В 1963 году Щеглов писал из сумасшедшего дома; он был полон сомнения. Но в 53-м никакого сомнения не было и в помине. «Вы не отличите парк развлечений от собора» - здравое размышление, относись оно хоть к приключенческому фильму, хоть к девятнадцатилетнему члену временного микросообщества; разоблачить эту путаницу, вернуть старый мир в его утробу предлагал Щеглов Леттристскому Интернационалу – найти парк развлечений, где он и все остальные смогут жить в своих собственных соборах. Он был уверен, что dérive это способ найти новый город, так же как и Дебор был уверен, что dérive это способ прийти к заключению о необходимости разрушения старого города, или способ понять, кто способен на это, а кто нет – Дебор любил выражение Ласенера из фильма «Дети райка»: «есть много способов творить мир, или растворить его». Дебор ловил метафоры из воздуха; Щеглов же первым проживал их. «Никакие божественные силы – говорит Дебор в In girum – не в состоянии угнаться за этим человеком».
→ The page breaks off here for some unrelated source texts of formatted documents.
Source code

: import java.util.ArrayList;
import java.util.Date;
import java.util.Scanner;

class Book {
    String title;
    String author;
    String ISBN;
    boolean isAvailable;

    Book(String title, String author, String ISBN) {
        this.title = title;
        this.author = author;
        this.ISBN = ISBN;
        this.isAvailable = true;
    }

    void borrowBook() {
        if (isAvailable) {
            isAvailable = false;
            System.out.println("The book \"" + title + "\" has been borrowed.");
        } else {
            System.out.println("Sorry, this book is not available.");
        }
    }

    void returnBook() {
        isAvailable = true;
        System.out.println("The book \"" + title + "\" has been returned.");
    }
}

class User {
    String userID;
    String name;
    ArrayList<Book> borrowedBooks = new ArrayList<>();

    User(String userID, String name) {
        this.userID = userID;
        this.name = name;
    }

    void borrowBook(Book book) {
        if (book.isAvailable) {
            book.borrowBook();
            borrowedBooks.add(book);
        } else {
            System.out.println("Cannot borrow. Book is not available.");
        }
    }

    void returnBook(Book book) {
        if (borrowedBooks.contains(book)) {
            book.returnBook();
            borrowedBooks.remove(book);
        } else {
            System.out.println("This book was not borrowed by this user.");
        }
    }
Делая этот фильм в 1978 году, Дебор пренебрег обычными доказательствами: новостными хрониками тысяч «парней 68-го», баррикадировавших улицы, по которым когда-то Щеглов гулял в одиночку. Вместо этого был другой комикс: принц Вэлиант заплутал, бежит от грома, ищет убежища. «Он находит таверну, где обосновались путешественники из дальных, загадочных стран… и пока снаружи бушевала непогода, здесь рассказывались истории о вымышленных местах, об удивительных городах, окруженных высокими стенами… между тем, человек, похожий на беглеца, пришедший в таверну, принес новые наркотики. (Следующая неделя: ПАЛ РИМ)»

Во время dérive члены ЛИ встречались, расходились, рассеивались, сходились, пытались описать, что удавалось обнаружить, нанести на карту то, что они называли «психогеографией» мест, где они побывали. Они искали новые улицы, что означало старые улицы, как будто вроде бы знакомые улицы судили их неграмотность, неспособность разгадать все уличные секреты. Dérive был способом утверждения скуки: скуки улиц, посещаемых вновь и вновь. Détournement – который в конечном итоге означал применение двустороннего связующего фактора на любом субъекте или объекте – был способом борьбы со скукой, ее критикой. В dérive объективное принятие («Мне нравится эта улица потому, что она красивая») превращалось в субъективное отторжение («Эта улица отвратительна потому, что я терпеть ее не могу»), которое могло перерасти в проблеск утопии («Эта улица красива от того, что она мне нравится»).

Леттристский Интернационал хотел возвести город возможностей посреди города спектакля. Хотя сначала группа возвела город отрицаний: побега от социальных элементов работы и искусства, производства и идеологии, отрицания их ценности. Новый город должен был стать психогеографическим парком с аттракционами; но сначала он должен стать эмоциональной черной дырой. «[Спектакль] просто заявляет, "всё, что мы видим, - всё прекрасно; и всё прекрасное - перед нами» (параграф 12), написал Дебор в «Обществе спектакля». В городе ЛИ не должно быть ничего неслучайного. Однажды, ЛИ был уверен, тусклый свет спектакля пропадет в черной дыре, как будто бы его никогда не существовало.